--- Excerpted text ---
When a child has been sexually abused by an adult, the risks and power dynamics usually prevent safe contact going forward.  In sibling sexual trauma, there is a broader spectrum of possibilities.  If both siblings are still children, contact may or may not allow them to continue to live in the same household after treatment.  If they do not live together, it may be appropriate to find other safe ways to mend and continue the relationship.  

 

Youth who cause sexual harm have a much lower risk of re-offending than adults, especially after treatment.  As both siblings mature, and especially if both receive treatment, they have a much greater capacity to learn and abide by appropriate boundaries.  Still, adults caring for children who have been sexually traumatized should never become complacent or overconfident.  

 

Sibling sexual trauma affects the whole family, including other siblings, parents, even grandparents and cousins.  Relationships between parents and children, relationships between spouses, even relationships with siblings who were not directly involved in the trauma can be strained to the breaking point by the stress of dealing with sibling sexual trauma and its aftermath.  So there may be a need or wish for reconciliation in multiple family relationships.

 

Laura Davis’ book I Thought We’d Never Speak Again was inspired by her own journey of reconciliation, as an adult, in the aftermath of incest.  She points out that reconciliation is not all-or-nothing, and it is not once-and-done.
---
- Parts of the exercise
1. Please quote the passage on sibling sexual trauma from "Laura Davis’ book" to "is not once-and-done.".
2. Continue the passage on sibling sexual trauma after its last sentence.
--- Supplied material ---
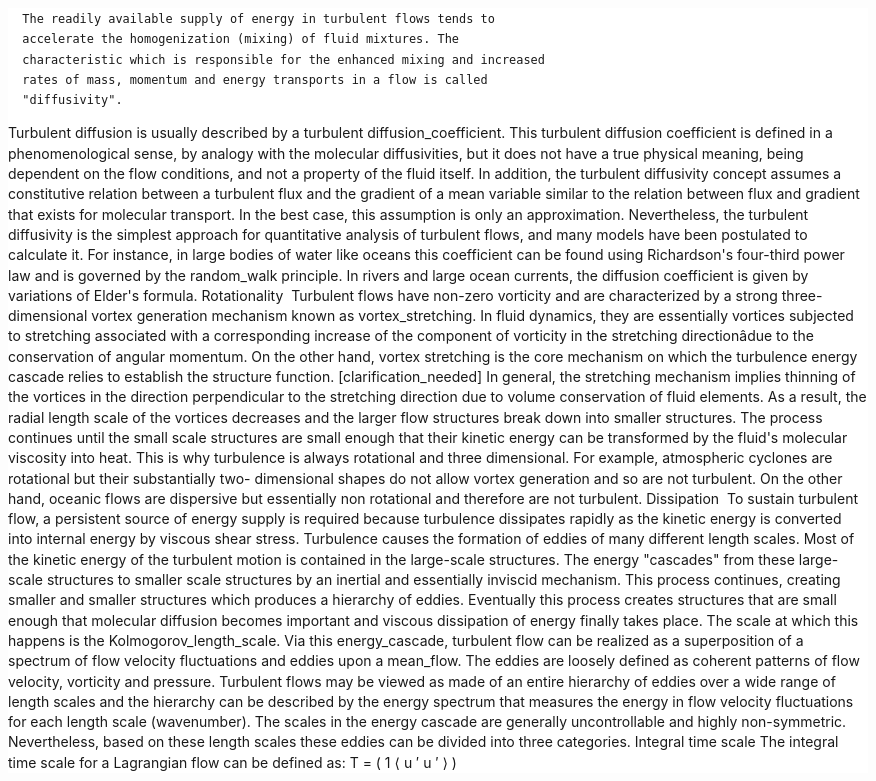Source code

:       The readily available supply of energy in turbulent flows tends to
      accelerate the homogenization (mixing) of fluid mixtures. The
      characteristic which is responsible for the enhanced mixing and increased
      rates of mass, momentum and energy transports in a flow is called
      "diffusivity".
Turbulent diffusion is usually described by a turbulent diffusion_coefficient.
This turbulent diffusion coefficient is defined in a phenomenological sense, by
analogy with the molecular diffusivities, but it does not have a true physical
meaning, being dependent on the flow conditions, and not a property of the
fluid itself. In addition, the turbulent diffusivity concept assumes a
constitutive relation between a turbulent flux and the gradient of a mean
variable similar to the relation between flux and gradient that exists for
molecular transport. In the best case, this assumption is only an
approximation. Nevertheless, the turbulent diffusivity is the simplest approach
for quantitative analysis of turbulent flows, and many models have been
postulated to calculate it. For instance, in large bodies of water like oceans
this coefficient can be found using Richardson's four-third power law and is
governed by the random_walk principle. In rivers and large ocean currents, the
diffusion coefficient is given by variations of Elder's formula.
  Rotationality 
      Turbulent flows have non-zero vorticity and are characterized by a strong
      three-dimensional vortex generation mechanism known as vortex_stretching.
      In fluid dynamics, they are essentially vortices subjected to stretching
      associated with a corresponding increase of the component of vorticity in
      the stretching directionâdue to the conservation of angular momentum.
      On the other hand, vortex stretching is the core mechanism on which the
      turbulence energy cascade relies to establish the structure function.
      [clarification_needed] In general, the stretching mechanism implies
      thinning of the vortices in the direction perpendicular to the stretching
      direction due to volume conservation of fluid elements. As a result, the
      radial length scale of the vortices decreases and the larger flow
      structures break down into smaller structures. The process continues
      until the small scale structures are small enough that their kinetic
      energy can be transformed by the fluid's molecular viscosity into heat.
      This is why turbulence is always rotational and three dimensional. For
      example, atmospheric cyclones are rotational but their substantially two-
      dimensional shapes do not allow vortex generation and so are not
      turbulent. On the other hand, oceanic flows are dispersive but
      essentially non rotational and therefore are not turbulent.
  Dissipation 
      To sustain turbulent flow, a persistent source of energy supply is
      required because turbulence dissipates rapidly as the kinetic energy is
      converted into internal energy by viscous shear stress. Turbulence causes
      the formation of eddies of many different length scales. Most of the
      kinetic energy of the turbulent motion is contained in the large-scale
      structures. The energy "cascades" from these large-scale structures to
      smaller scale structures by an inertial and essentially inviscid
      mechanism. This process continues, creating smaller and smaller
      structures which produces a hierarchy of eddies. Eventually this process
      creates structures that are small enough that molecular diffusion becomes
      important and viscous dissipation of energy finally takes place. The
      scale at which this happens is the Kolmogorov_length_scale.
Via this energy_cascade, turbulent flow can be realized as a superposition of a
spectrum of flow velocity fluctuations and eddies upon a mean_flow. The eddies
are loosely defined as coherent patterns of flow velocity, vorticity and
pressure. Turbulent flows may be viewed as made of an entire hierarchy of
eddies over a wide range of length scales and the hierarchy can be described by
the energy spectrum that measures the energy in flow velocity fluctuations for
each length scale (wavenumber). The scales in the energy cascade are generally
uncontrollable and highly non-symmetric. Nevertheless, based on these length
scales these eddies can be divided into three categories.
  Integral time scale
The integral time scale for a Lagrangian flow can be defined as:
         T =  (   1  &#x27E8;  u &#x2032;   u &#x2032;  &#x27E9;    )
---
- Results for the exercise
1.
Laura Davis’ book I Thought We’d Never Speak Again was inspired by her own journey of reconciliation, as an adult, in the aftermath of incest.  She points out that reconciliation is not all-or-nothing, and it is not once-and-done.

2.
Reconciliation offers a whole continuum of possibilities. Some people choose to maintain a distant but cordial connection even if trust or healing is not present.  At the other end, some are devoted to radical reconciliation and find that their mended relationship is stronger than the first.  

 

Reconciliation is a process, not a fixed target.  Reconciliation is based on relationships, and relationships play out over time.  Even with sincere efforts and skilled guidance, the process is seldom smooth.  There will be setbacks, corrections, disruptions, delays.  Life changes such as having children, new life partners, facing serious illness, or caring for aging parents can be catalysts for new approaches to family relationships.  They may bring greater understanding and desire for reconciliation; they may also reopen wounds, add new trauma to the mix, expose the limitations of the relationship.  

 

There is no promise that reconciliation will, or should take place.  You may have to learn to live the best life you can within what your family actually is, even if it is not what you want or what you think would be best. Still, as long as family members are still alive, some form of reconciliation is possible.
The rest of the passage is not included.